Ever since he recognized, in his confessions to The New Yorker, that he would be adding only a small paragraph — at best — to the history books, Barack Obama seems liberated. “That’s why I believe this can be a breakthrough year for America,” he addressed Congress Tuesday night in his grandiose State of the Union address, twisting this year into an optimistic booster shot for a nation that certainly needs it. “After five years of grit and determined effort, the United States is better positioned for the 21st century than any other nation on Earth,” he assured.
Already five years in the White House, five State of the Union addresses and few of his promises realized, Washington has been chuckling these past few days over Obama’s announcement that he could do more, and that undoubtedly he will achieve not much more than his predecessors. Such were the dashed expectations and drop in his popularity — 41 percent favorable, 50 percent unfavorable in the latest Gallup poll — that the president’s diehard optimism finally succeeded in surprising people.

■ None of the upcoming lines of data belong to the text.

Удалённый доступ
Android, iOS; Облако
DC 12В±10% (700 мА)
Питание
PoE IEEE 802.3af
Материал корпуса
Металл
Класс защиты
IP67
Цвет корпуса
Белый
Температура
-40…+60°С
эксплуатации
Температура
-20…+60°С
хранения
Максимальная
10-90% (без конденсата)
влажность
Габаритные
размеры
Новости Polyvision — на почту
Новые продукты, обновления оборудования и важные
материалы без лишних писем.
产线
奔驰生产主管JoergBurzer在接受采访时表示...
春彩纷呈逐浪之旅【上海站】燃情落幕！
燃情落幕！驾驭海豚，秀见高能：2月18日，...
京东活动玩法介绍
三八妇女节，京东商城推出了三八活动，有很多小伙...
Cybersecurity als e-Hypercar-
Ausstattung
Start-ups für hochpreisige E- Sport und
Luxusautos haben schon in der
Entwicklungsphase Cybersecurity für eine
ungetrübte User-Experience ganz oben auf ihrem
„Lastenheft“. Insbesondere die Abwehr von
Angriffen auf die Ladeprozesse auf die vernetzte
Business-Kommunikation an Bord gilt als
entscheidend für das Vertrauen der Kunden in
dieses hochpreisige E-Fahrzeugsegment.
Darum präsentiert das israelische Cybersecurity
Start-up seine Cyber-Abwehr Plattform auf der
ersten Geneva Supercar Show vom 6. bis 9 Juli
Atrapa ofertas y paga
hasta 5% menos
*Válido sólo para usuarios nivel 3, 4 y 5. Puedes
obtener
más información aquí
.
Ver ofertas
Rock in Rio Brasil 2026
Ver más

More than 8 million new jobs were created in the past four years, Obama stressed: The housing market bounced back, the nation’s deficit dropped, the U.S. now produces enough oil that it does not need to import it, the Iraq and Afghanistan wars have wound/are winding down and the U.S. could even succeed in stopping Iran’s nuclear program. “A pretty good speech … very powerful,” former Republican Speaker of the House Newt Gingrich, who rarely has kind words for the president, acknowledged Tuesday night on CNN.
At its core, the speech was less spectacular. Essentially, Obama reiterated his traditional exhortations to Congress: Raise the minimum wage, reduce gender inequality, reform the tax system, vote on immigration reform, start children in school from age 4. [In other words], these are excellent propositions that have already been included in most of his previous speeches but are all blocked by the Republican majority in the House of Representatives. Once again, Obama promised Tuesday night to enact executive orders to achieve as much as he could. As such, he will be raising the minimum wage of federal government contractors. Several hundreds of thousands of workers could benefit, providing that their contracts are renewed, but not the millions of others who cannot feed themselves on their current salaries.
Obama’s self-confidence and restored optimism also translated into several well-aimed jabs, such as a dig at Congress — yet again — which voted more than 40 times in vain against health care reform. [There is also] his dig at Russia’s homophobic laws. Proud of their values and open-mindedness, Americans are soon going to garner gold medals in the Sochi Olympic Games, he promised. “Believe it,” Obama concluded.